14 Margravine Road,
Fulham,
London,
W6 8HJ
(020) 7381 1787
The ViewLondon Review
Who'd have thought that a pub tucked away behind Charing Cross hospital would serve food to a standard that a top restaurant would be proud of, and at a fraction of the price. If you decide to head off the beaten track and discover this wonder,
the chances are it’ll soon become your new favourite place.
The Venue
Hidden away from the main drag of Fulham Palace Road is a quaint little pub that is best described as a brilliant find. A short walk from Barons Court station, when you eventually find The Pear Tree, you feel a sense of achievement and an overwhelming
feeling that you’ve stumbled upon something truly special. Nestled in a residential area, you’d be forgiven if you thought that you had gone the wrong way, but as soon as you see The Pear Tree’s welcoming sign, you know you’ve reached the right place.
The exterior restores your faith in the good old British boozer, as it has retained many of the features from its original construction. On the large windows, that give it that traditional pub feel, is an intricately painted pear tree, which makes you want to investigate further.
The first element that strikes you is how cosy the venue is and this is further emphasised by the two roaring fireplaces and low candle lit lighting. The Pear Tree is a bijous place but has plenty of places for you sit and relax. The majority of the fixtures
inside are in their original state, which is a great thing to see. Also the menu blackboard, with dainty fairy lights placed upon it, looks great.

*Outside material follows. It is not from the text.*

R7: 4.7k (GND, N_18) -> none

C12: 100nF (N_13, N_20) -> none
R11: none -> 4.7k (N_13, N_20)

The front serves as more of a place to drink and perhaps sample some food, but the back, which has a piano, felt chaise longue and a large wooden table, is definitely a place to sit with a large group and indulge in a hearty meal.
The Atmosphere
The Pear Tree is a place to come and chill out with some stunningly prepared food so expect to be treated very well. It has a strong community and local feel and, although there’s been a few teething problems, the venue is a big hit with anyone who sets foot inside the door.
The Food
Although the menu may appear to be quite small, once you taste the dishes you’ll understand why. The chef used to work at a Michelin-star restaurant and wanted to take on a new venture by cooking up seasonal British food at affordable prices.
Starters consist of a vegetable soup, presented in beautiful kitsch crockery, and Portobello mushroom bruschetta, both at £3.50. The soup is quite dense, it has a touch of paprika, and is littered with lentils and kale; perfect for cold winter evenings. The soft
Portobello mushrooms are cooked to perfection with all the flavours complementing each other beautifully. Add to this the juxtaposition of the strong stilton and the calming poached pears and you have an extraordinary dish.

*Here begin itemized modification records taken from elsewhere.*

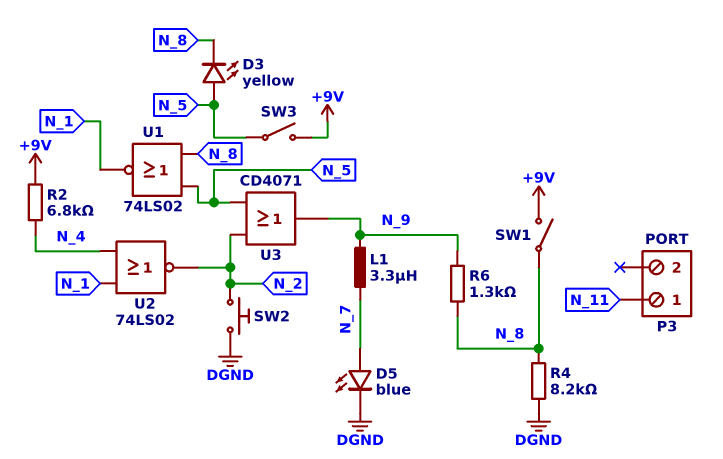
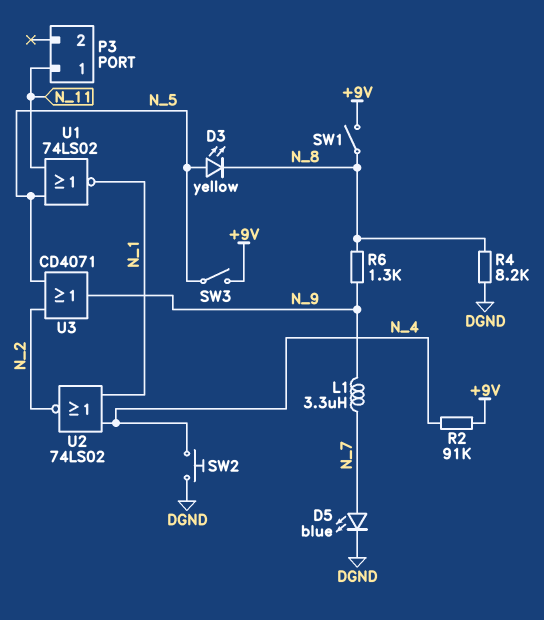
R2: 6.8k (+9V, N_4) -> 91k (+9V, N_4)
SW2: button (DGND, N_2) -> button (DGND, N_4)
U1: NOR 74LS02 (in N_5, in N_8, out N_1) -> NOR 74LS02 (in N_5, in N_11, out N_1)

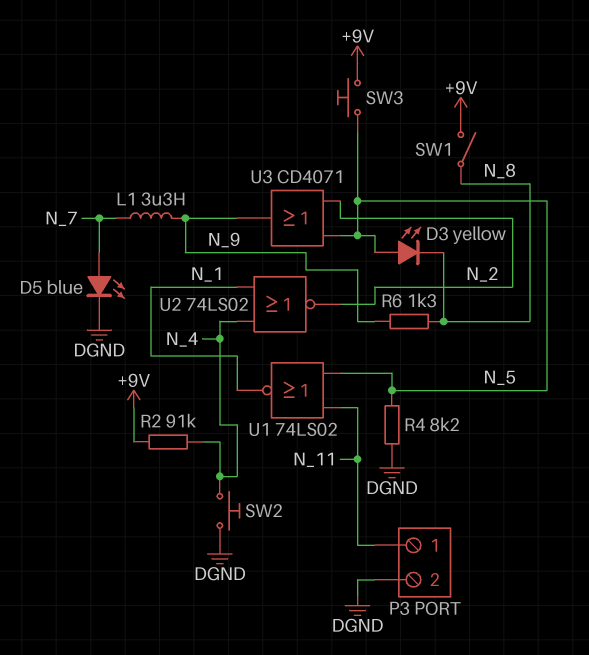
P3 pin 2: none -> DGND
R4: 8.2k (DGND, N_8) -> 8.2k (DGND, N_5)
SW3: switch (+9V, N_5) -> button (+9V, N_5)

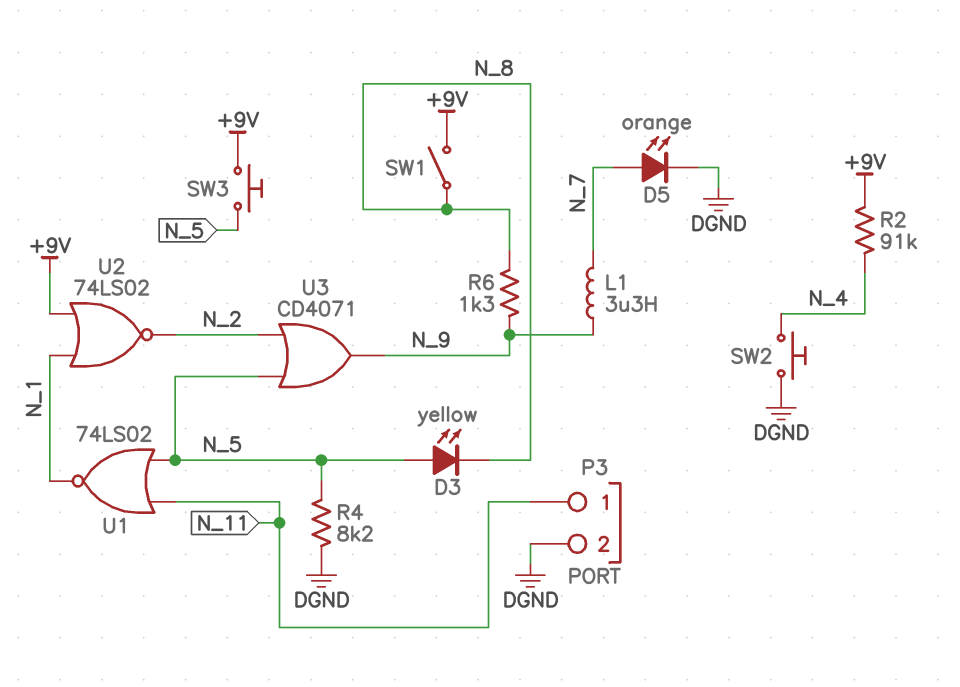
D5: LED blue (A N_7, K DGND) -> LED orange (A N_7, K DGND)
U2: NOR 74LS02 (in N_1, in N_4, out N_2) -> NOR 74LS02 (in +9V, in N_1, out N_2)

Mains start at £7.50 for bubble and squeak (shredded pork and a fried egg) and go up to £10.50 for cushion of lamb with cannelloni beans and sauteed kale. The latter is a superb piece of meat which is more tender than better known cuts. The bitter
flavour of kale is, for some, eaten only under protest as it can be a quite harsh yet unexciting vegetable, but in this dish it adds depth to the lamb and is a well thought-out addition.
There are also two specials, one being a wild mushroom risotto and the other is an Aberdeen Angus burger with homemade chips. You can have either with a beer or a glass of wine for £8.25, which is a bargain to say the least. The burger is mighty and
has a creamy mushroom sauce with it making it that little bit tastier. And the thick-wedge crispy chips are divine especially when dipped in either the mushroom sauce or tomato ketchup.
Desserts (all £3.50) have an English pudding feel to them. Highlights include a rustic rhubarb crumble and the most indulgent (and best) bread and butter pudding you will ever have the pleasure to sample. It is clearly homemade and the extra addition of
chocolate and Baileys make it creamier and definitely more indulgent.
One of the great things about the dishes are the portion sizes. Normally in pubs there’s either too much or too little on the plate, but at The Pear Tree they are just right. They keep you nicely fulfilled and not stuffed at the seams. Also, they are seasoned
so well that you seldom need the salt and pepper.
The Drink
There are a few beers on offer, with London Pride the cheapest (£3.15 a pint) and Stella weighing in at a more expensive £3.75 a pint. They also change the ale frequently to keep the regulars happy. The wine list is small but perfectly formed. The house,
the Marques De Calado, is £2.70 for 125ml, £3.60 for 175ml and £14 the bottle. The Chilean Merlot (£3; £4; £15) goes wonderfully with the lamb as it is a rich, deep, uncomplicated wine. For fizzier tipples there’s a rose Prosecco and a normal Prosecco
for £4.50 by the glass and £21 a bottle, and the Champagne is only £29 for a bottle, so everything is very reasonably priced.
The Last Word
The Pear Tree is one of those rare establishments that manages to cater for all needs. Whether it’s for food that compares favourably with the standards found in top restaurants, or for a quiet drink, you are bound to leave suitably impressed.